I was impressed by the latest “60 Minutes” report on Bill and Melinda Gates and many of their choices about what to spend their fortunes on. One main choice is their large spending on producing a vaccine against malaria. Here’s an excerpt:

And listen to what they have spent already: $4.5 billion for vaccines; almost $2 billion for scholarships in America; and $1.5 billion to improve farming in Africa and Asia, just to name a few. The foundation’s wealth ranks up there with America’s biggest companies, just behind McDonalds and ahead of Boeing.

I loved this segment:

“Well, if you have money, what are you gonna do with it? You can spend it on yourself, you can have, you know, thousands of people holding fans and cooling you off. You can build pyramids and things. You know, I sometimes order two cheeseburgers instead of one. But we didn’t have any consumption ideas. And if you don’t think it’s a favor to your kids to have them start with gigantic wealth, then you’ve gotta pick a cause,” Bill Gates explained.

Bill Gates also had a good concise explanation for why he was donating money for a malaria vaccine:

“Well, there’s a huge market for cancer drugs. And there’s dozens of pharmaceutical companies that spend tens of billions on those drugs. In malaria, when we announced a grant for $50 million, we became the biggest private funders. And so, the fact that it kills over a million children a year and yet has almost no money given to it, you know, that struck us as very strange. But it became the thing we saw, ‘Okay, this will be unique. We’ll take the diseases of the poor, where there’s no market and we’ll get the best scientists working on those diseases,'” Bill Gates explained.

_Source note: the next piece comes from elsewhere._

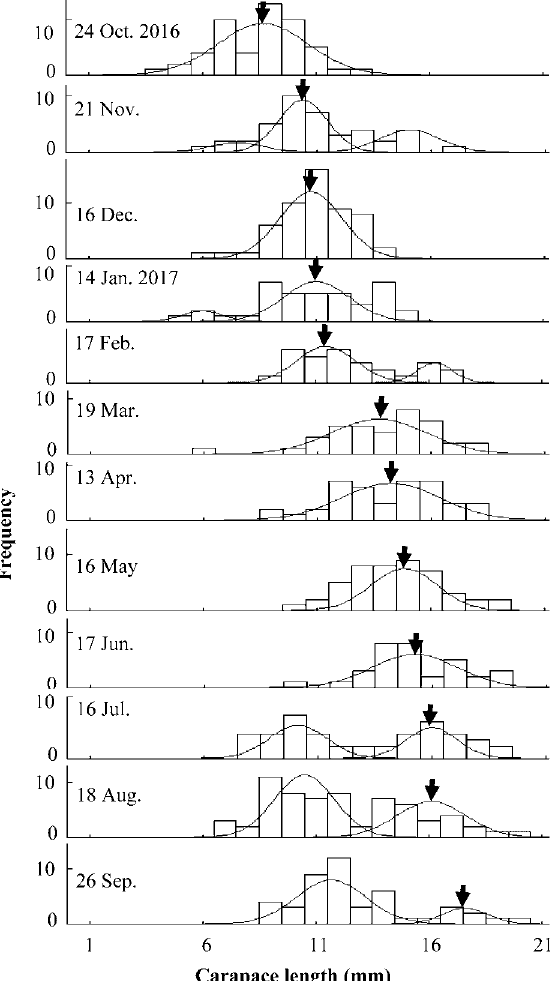
Figure 3. Length-frequency distributions of female Macrobrachium lamarrei collected from a wetland, northeastern Bangladesh during October 2016 to September 2017. Curves show the normal distributions, and arrows trace the progress of the cohort.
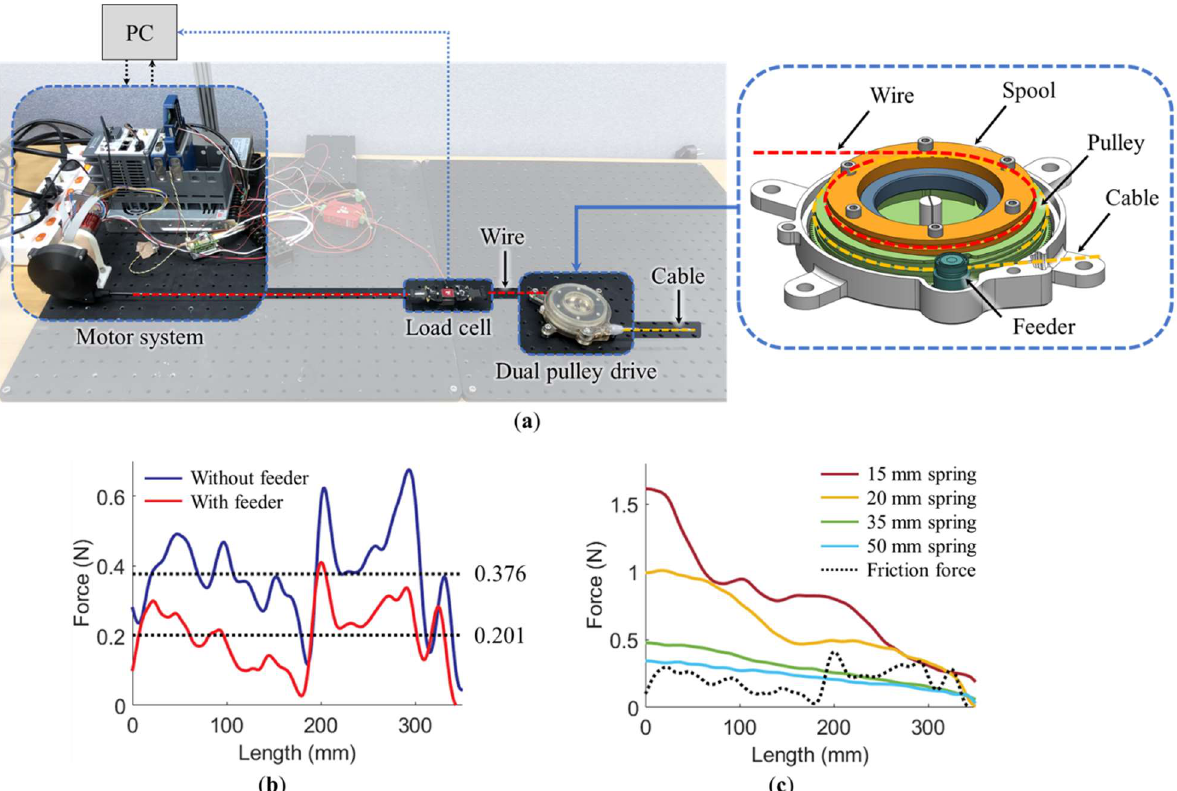
Figure 7. Tests conducted on the feeder mechanism and spring elasticity: ( a ) test bench for the feeder mechanism; ( b ) friction with and without the feeder; ( c ) spring elasticities of 15 mm, 20 mm, 35 mm, and 50 mm. A second-order Butterworth low-pass filter with a cutoff frequency of 0.2 Hz was used to obtain the data ( b , c ).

I was disappointed, to put it mildly, by the Gates’s commitment to education in American. By education, they clearly meant what I’ve pointed out that co-blogger Bryan means: not education per se but schooling. Another excerpt:

“I think it’s most alarming that we’re only preparing a third of the kids to go on to college. That’s a frightening thing for our democracy to say a third of kids are prepared to go,” she replied.

And here’s Bill:

“The country is built on ingenuity. It’s built on having lots of very well-educated people. And if you were from a poor family, how are you going to be break out of that? Well, education is the only way. Education is the thing that 20 years from now, will determine if this country is as strong and as just as it wants to be,” Bill Gates explained.

The level of self-unawareness in the above quote is mind-boggling. Does Bill Gates think Microsoft would have been a better company had he not dropped out of Harvard?